Charles gêné par sa nouvelle maladresse tente de dissiper le malaise en évoquant la légende attachée à cette appellation. Un sourire charmeur précède son récit :

– Selon le mythe, autrefois, des naufrageurs utilisaient un âne qu’ils promenaient la nuit sur la plage. La bête portait un fanal autour du cou pour tromper les marins. Croyant qu’il s’agissait d’une balise agitée par les vagues pour signaler la côte, ils venaient s’échouer sur la plage. Ne restait plus aux bandits qu’à piller le bateau.

– Rien à voir avec la bière, répond Gabin en haussant les épaules. À propos de naufrage… Tu m’as fait rater le mien. Pourquoi ?

– Un cas de conscience. Avant d’en reparler, on va aller écouter le concert d’orgue.

– Où ça ?

– À l’église.
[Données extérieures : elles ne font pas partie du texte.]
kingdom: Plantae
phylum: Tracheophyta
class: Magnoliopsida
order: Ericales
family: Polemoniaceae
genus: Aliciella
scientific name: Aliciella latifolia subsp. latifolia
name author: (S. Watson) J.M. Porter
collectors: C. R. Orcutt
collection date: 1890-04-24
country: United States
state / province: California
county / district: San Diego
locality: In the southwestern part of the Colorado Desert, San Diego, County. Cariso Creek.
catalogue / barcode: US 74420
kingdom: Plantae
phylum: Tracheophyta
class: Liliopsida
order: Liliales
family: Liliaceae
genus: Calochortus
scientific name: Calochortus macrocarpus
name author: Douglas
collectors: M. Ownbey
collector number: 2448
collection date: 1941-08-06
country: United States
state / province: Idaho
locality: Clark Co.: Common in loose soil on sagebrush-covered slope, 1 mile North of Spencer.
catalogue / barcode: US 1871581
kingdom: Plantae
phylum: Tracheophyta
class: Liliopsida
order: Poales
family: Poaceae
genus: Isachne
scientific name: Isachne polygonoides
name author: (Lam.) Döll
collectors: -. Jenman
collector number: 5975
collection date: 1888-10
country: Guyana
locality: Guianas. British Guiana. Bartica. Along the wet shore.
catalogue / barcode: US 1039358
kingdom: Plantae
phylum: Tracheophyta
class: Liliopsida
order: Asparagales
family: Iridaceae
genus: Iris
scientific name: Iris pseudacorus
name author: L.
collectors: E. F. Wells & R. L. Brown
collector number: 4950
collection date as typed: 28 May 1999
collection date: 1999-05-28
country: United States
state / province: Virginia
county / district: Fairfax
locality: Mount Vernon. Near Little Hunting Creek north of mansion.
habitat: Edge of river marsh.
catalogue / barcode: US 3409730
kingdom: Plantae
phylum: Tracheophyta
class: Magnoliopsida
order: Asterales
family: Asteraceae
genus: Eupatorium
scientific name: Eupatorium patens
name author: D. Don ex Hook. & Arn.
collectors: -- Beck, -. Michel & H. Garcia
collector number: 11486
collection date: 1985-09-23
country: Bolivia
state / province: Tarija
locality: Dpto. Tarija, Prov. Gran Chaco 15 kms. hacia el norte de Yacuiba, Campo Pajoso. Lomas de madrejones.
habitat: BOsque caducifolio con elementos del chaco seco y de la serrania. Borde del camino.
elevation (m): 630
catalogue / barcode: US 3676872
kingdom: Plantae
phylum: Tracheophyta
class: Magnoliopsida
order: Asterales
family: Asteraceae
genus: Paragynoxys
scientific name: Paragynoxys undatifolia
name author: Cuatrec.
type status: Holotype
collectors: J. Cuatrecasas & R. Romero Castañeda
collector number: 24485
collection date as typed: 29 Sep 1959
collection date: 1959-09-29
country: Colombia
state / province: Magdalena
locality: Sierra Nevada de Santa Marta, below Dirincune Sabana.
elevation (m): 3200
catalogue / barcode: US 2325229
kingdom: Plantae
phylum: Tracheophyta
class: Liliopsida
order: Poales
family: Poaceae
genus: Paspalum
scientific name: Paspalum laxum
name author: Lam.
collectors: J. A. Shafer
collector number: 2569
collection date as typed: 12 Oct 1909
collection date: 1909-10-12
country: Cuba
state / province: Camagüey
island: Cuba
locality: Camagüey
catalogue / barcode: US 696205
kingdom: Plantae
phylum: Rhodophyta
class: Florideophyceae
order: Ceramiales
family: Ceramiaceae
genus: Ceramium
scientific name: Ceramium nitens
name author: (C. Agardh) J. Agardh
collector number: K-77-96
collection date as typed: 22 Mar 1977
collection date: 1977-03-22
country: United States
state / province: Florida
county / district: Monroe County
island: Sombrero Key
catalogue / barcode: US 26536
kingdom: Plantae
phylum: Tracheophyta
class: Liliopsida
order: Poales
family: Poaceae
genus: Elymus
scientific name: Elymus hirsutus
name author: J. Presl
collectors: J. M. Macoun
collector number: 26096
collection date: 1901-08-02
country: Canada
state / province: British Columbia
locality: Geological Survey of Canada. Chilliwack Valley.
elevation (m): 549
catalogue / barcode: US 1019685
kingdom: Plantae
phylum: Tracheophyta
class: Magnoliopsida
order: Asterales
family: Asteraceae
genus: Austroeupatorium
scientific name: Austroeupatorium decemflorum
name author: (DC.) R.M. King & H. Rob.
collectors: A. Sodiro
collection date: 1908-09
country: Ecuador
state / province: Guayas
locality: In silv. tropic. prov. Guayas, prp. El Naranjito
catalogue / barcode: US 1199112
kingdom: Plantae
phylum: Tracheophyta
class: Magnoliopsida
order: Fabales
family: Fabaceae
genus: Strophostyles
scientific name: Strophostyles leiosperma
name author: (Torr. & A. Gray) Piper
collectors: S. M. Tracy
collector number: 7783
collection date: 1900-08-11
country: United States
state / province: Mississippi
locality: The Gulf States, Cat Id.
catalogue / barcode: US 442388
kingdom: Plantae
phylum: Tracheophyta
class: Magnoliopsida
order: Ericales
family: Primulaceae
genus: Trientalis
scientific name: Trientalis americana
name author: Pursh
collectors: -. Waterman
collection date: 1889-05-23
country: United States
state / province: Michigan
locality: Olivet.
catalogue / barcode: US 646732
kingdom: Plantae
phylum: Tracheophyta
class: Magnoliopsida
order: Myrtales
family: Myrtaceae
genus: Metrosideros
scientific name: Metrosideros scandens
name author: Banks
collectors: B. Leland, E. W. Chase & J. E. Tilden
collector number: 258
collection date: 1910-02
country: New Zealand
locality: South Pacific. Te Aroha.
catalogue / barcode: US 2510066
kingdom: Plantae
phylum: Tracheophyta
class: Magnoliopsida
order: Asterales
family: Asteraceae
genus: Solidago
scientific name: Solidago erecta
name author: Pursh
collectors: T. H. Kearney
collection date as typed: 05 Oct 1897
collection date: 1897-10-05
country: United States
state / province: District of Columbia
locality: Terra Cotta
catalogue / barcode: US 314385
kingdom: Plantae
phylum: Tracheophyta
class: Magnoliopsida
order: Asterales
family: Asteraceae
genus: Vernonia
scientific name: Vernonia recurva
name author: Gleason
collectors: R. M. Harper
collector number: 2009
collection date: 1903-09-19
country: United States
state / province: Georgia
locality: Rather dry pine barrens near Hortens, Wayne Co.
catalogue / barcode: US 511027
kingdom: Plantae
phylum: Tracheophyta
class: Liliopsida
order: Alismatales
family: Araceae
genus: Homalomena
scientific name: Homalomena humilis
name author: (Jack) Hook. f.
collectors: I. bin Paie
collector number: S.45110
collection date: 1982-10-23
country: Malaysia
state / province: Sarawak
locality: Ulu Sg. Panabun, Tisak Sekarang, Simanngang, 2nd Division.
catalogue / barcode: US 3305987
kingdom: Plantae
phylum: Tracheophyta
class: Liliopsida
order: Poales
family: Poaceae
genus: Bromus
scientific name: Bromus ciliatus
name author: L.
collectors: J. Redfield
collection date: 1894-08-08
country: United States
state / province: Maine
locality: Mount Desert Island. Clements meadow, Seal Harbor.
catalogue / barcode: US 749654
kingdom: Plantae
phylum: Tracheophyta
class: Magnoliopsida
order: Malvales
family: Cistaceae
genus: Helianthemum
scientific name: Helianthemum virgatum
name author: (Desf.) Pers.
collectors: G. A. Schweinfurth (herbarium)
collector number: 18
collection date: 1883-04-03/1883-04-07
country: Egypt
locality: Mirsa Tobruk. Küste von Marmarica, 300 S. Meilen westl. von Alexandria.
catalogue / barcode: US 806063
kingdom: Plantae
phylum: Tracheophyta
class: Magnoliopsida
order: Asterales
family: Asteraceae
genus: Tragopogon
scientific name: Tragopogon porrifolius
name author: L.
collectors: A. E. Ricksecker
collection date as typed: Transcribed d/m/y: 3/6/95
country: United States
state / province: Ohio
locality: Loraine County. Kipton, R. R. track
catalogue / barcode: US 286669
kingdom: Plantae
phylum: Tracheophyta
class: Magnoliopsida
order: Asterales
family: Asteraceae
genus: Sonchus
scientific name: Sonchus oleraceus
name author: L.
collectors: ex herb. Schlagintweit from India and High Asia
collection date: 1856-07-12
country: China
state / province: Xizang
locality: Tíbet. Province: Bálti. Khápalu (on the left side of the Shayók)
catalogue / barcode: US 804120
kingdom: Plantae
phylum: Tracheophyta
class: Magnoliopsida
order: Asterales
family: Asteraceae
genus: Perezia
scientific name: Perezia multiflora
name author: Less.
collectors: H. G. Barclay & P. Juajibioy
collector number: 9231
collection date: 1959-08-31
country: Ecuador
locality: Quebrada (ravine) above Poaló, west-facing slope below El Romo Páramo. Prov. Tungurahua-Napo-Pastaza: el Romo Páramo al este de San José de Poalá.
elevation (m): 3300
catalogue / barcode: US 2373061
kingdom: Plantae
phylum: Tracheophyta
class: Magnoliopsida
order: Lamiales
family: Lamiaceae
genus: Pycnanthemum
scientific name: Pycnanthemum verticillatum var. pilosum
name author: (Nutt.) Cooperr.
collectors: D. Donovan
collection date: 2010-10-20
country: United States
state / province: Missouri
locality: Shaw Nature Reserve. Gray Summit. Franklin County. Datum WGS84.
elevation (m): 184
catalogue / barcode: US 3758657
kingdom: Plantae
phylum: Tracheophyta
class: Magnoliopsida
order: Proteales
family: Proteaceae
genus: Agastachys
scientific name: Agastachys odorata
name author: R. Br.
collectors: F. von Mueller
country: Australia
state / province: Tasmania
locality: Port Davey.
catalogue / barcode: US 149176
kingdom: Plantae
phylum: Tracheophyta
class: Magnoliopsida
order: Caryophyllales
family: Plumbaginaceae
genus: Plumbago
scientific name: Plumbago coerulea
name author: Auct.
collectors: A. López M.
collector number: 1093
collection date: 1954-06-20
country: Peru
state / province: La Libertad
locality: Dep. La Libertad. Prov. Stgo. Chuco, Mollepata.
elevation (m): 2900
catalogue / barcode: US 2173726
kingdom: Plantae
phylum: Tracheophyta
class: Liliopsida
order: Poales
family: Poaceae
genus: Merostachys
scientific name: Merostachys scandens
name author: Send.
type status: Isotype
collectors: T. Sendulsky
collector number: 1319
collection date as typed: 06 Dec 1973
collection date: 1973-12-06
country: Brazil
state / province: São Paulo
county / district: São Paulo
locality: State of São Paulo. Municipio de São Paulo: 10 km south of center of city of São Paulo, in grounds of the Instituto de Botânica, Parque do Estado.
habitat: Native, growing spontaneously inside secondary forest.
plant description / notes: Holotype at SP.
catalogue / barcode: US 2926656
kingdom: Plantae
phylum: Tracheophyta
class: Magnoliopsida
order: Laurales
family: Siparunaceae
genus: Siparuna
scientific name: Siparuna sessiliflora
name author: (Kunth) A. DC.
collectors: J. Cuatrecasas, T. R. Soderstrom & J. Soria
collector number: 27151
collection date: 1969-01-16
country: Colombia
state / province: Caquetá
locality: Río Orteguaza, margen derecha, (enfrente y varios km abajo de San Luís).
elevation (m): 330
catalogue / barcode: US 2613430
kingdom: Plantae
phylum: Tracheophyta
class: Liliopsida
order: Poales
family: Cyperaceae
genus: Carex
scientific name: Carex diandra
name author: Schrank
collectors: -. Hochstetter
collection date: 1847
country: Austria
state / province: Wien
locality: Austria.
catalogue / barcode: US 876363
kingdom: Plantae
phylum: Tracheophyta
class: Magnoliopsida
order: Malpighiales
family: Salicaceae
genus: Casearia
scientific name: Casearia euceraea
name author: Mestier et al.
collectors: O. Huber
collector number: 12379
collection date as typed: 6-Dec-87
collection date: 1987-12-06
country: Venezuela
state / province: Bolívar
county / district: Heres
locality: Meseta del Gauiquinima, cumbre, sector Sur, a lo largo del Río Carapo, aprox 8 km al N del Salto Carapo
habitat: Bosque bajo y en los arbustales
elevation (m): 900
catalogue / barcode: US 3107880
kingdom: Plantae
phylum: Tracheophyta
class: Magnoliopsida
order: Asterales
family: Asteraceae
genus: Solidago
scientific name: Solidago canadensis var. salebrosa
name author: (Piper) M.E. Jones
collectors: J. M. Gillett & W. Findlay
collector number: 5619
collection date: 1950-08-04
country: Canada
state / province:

L’organiste est génial : tu verras ! C’est Simon Warin. Il commence dans 10 minutes.

Gabin ne maîtrise plus ses décisions. Il n’est pas particulièrement amateur de musique classique. La bière dans son estomac vide agit comme un anesthésiant. Sa tête est si lourde et son équilibre si précaire qu’au lieu de protester, il s’abandonne aux initiatives de Charles.

Quittant le port, ils marchent à pas lents : Charles précédant Gabin et le surveillant discrètement. Ils se taisent, liés par une subtile complicité involontaire. À proximité de l’église paroissiale, la rumeur des conversations rend leur silence moins consistant. Ils franchissent le porche côte à côte.